Job item:
Reproduce the records below in full, substituting "Vorschau" for every occurrence of "Schnellansicht" and leaving all other text unchanged.

-- The records follows --

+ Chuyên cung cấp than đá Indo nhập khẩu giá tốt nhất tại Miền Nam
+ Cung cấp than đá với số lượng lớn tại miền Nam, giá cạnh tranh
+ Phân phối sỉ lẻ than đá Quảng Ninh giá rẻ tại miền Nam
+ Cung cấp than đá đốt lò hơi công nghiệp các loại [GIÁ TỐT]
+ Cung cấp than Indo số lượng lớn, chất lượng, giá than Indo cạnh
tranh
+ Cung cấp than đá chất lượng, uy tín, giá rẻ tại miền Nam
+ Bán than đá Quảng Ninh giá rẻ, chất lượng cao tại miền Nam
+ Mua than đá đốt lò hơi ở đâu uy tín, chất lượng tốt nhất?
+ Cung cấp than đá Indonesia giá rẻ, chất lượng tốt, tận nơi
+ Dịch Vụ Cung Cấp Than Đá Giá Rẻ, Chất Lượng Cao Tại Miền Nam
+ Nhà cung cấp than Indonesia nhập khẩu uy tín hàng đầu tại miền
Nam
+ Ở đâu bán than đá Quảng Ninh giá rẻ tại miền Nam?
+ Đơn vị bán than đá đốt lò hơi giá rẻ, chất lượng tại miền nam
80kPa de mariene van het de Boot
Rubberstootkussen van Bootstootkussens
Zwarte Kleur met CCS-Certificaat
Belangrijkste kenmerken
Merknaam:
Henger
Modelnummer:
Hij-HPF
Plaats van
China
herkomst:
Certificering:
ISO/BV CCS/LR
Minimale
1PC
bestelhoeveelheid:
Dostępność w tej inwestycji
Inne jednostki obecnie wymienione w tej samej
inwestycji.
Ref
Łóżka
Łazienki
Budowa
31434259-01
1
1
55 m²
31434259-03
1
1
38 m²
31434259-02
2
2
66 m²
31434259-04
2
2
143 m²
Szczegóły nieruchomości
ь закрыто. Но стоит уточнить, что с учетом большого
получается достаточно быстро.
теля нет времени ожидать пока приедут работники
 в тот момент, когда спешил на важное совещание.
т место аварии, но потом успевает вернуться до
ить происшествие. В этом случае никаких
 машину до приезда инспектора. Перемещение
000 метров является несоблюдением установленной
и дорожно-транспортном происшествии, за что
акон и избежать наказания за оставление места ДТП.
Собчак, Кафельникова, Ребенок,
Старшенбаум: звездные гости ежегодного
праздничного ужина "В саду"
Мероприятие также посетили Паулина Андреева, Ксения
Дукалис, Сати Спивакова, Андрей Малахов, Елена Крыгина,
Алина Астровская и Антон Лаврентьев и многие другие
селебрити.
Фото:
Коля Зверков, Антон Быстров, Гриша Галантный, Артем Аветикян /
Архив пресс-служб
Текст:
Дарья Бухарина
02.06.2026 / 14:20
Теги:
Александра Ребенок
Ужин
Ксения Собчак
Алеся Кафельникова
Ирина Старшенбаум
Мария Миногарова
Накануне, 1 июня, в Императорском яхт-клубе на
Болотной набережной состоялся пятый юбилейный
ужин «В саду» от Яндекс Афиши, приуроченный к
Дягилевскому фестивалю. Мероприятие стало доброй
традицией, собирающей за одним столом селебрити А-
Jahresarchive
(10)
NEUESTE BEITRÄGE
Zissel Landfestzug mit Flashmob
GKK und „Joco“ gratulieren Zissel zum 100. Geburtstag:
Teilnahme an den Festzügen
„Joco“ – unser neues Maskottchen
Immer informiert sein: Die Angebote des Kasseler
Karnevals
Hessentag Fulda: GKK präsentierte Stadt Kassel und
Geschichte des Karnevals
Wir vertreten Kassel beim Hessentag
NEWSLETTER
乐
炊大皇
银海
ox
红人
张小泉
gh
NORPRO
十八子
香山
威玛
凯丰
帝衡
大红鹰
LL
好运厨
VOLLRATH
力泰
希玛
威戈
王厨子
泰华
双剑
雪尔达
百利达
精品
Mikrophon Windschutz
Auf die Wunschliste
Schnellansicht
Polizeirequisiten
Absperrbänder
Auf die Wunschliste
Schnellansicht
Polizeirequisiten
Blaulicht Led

-- The records concluded --

Task solution:
+ Chuyên cung cấp than đá Indo nhập khẩu giá tốt nhất tại Miền Nam
+ Cung cấp than đá với số lượng lớn tại miền Nam, giá cạnh tranh
+ Phân phối sỉ lẻ than đá Quảng Ninh giá rẻ tại miền Nam
+ Cung cấp than đá đốt lò hơi công nghiệp các loại [GIÁ TỐT]
+ Cung cấp than Indo số lượng lớn, chất lượng, giá than Indo cạnh
tranh
+ Cung cấp than đá chất lượng, uy tín, giá rẻ tại miền Nam
+ Bán than đá Quảng Ninh giá rẻ, chất lượng cao tại miền Nam
+ Mua than đá đốt lò hơi ở đâu uy tín, chất lượng tốt nhất?
+ Cung cấp than đá Indonesia giá rẻ, chất lượng tốt, tận nơi
+ Dịch Vụ Cung Cấp Than Đá Giá Rẻ, Chất Lượng Cao Tại Miền Nam
+ Nhà cung cấp than Indonesia nhập khẩu uy tín hàng đầu tại miền
Nam
+ Ở đâu bán than đá Quảng Ninh giá rẻ tại miền Nam?
+ Đơn vị bán than đá đốt lò hơi giá rẻ, chất lượng tại miền nam
80kPa de mariene van het de Boot
Rubberstootkussen van Bootstootkussens
Zwarte Kleur met CCS-Certificaat
Belangrijkste kenmerken
Merknaam:
Henger
Modelnummer:
Hij-HPF
Plaats van
China
herkomst:
Certificering:
ISO/BV CCS/LR
Minimale
1PC
bestelhoeveelheid:
Dostępność w tej inwestycji
Inne jednostki obecnie wymienione w tej samej
inwestycji.
Ref
Łóżka
Łazienki
Budowa
31434259-01
1
1
55 m²
31434259-03
1
1
38 m²
31434259-02
2
2
66 m²
31434259-04
2
2
143 m²
Szczegóły nieruchomości
ь закрыто. Но стоит уточнить, что с учетом большого
получается достаточно быстро.
теля нет времени ожидать пока приедут работники
 в тот момент, когда спешил на важное совещание.
т место аварии, но потом успевает вернуться до
ить происшествие. В этом случае никаких
 машину до приезда инспектора. Перемещение
000 метров является несоблюдением установленной
и дорожно-транспортном происшествии, за что
акон и избежать наказания за оставление места ДТП.
Собчак, Кафельникова, Ребенок,
Старшенбаум: звездные гости ежегодного
праздничного ужина "В саду"
Мероприятие также посетили Паулина Андреева, Ксения
Дукалис, Сати Спивакова, Андрей Малахов, Елена Крыгина,
Алина Астровская и Антон Лаврентьев и многие другие
селебрити.
Фото:
Коля Зверков, Антон Быстров, Гриша Галантный, Артем Аветикян /
Архив пресс-служб
Текст:
Дарья Бухарина
02.06.2026 / 14:20
Теги:
Александра Ребенок
Ужин
Ксения Собчак
Алеся Кафельникова
Ирина Старшенбаум
Мария Миногарова
Накануне, 1 июня, в Императорском яхт-клубе на
Болотной набережной состоялся пятый юбилейный
ужин «В саду» от Яндекс Афиши, приуроченный к
Дягилевскому фестивалю. Мероприятие стало доброй
традицией, собирающей за одним столом селебрити А-
Jahresarchive
(10)
NEUESTE BEITRÄGE
Zissel Landfestzug mit Flashmob
GKK und „Joco“ gratulieren Zissel zum 100. Geburtstag:
Teilnahme an den Festzügen
„Joco“ – unser neues Maskottchen
Immer informiert sein: Die Angebote des Kasseler
Karnevals
Hessentag Fulda: GKK präsentierte Stadt Kassel und
Geschichte des Karnevals
Wir vertreten Kassel beim Hessentag
NEWSLETTER
乐
炊大皇
银海
ox
红人
张小泉
gh
NORPRO
十八子
香山
威玛
凯丰
帝衡
大红鹰
LL
好运厨
VOLLRATH
力泰
希玛
威戈
王厨子
泰华
双剑
雪尔达
百利达
精品
Mikrophon Windschutz
Auf die Wunschliste
Vorschau
Polizeirequisiten
Absperrbänder
Auf die Wunschliste
Vorschau
Polizeirequisiten
Blaulicht Led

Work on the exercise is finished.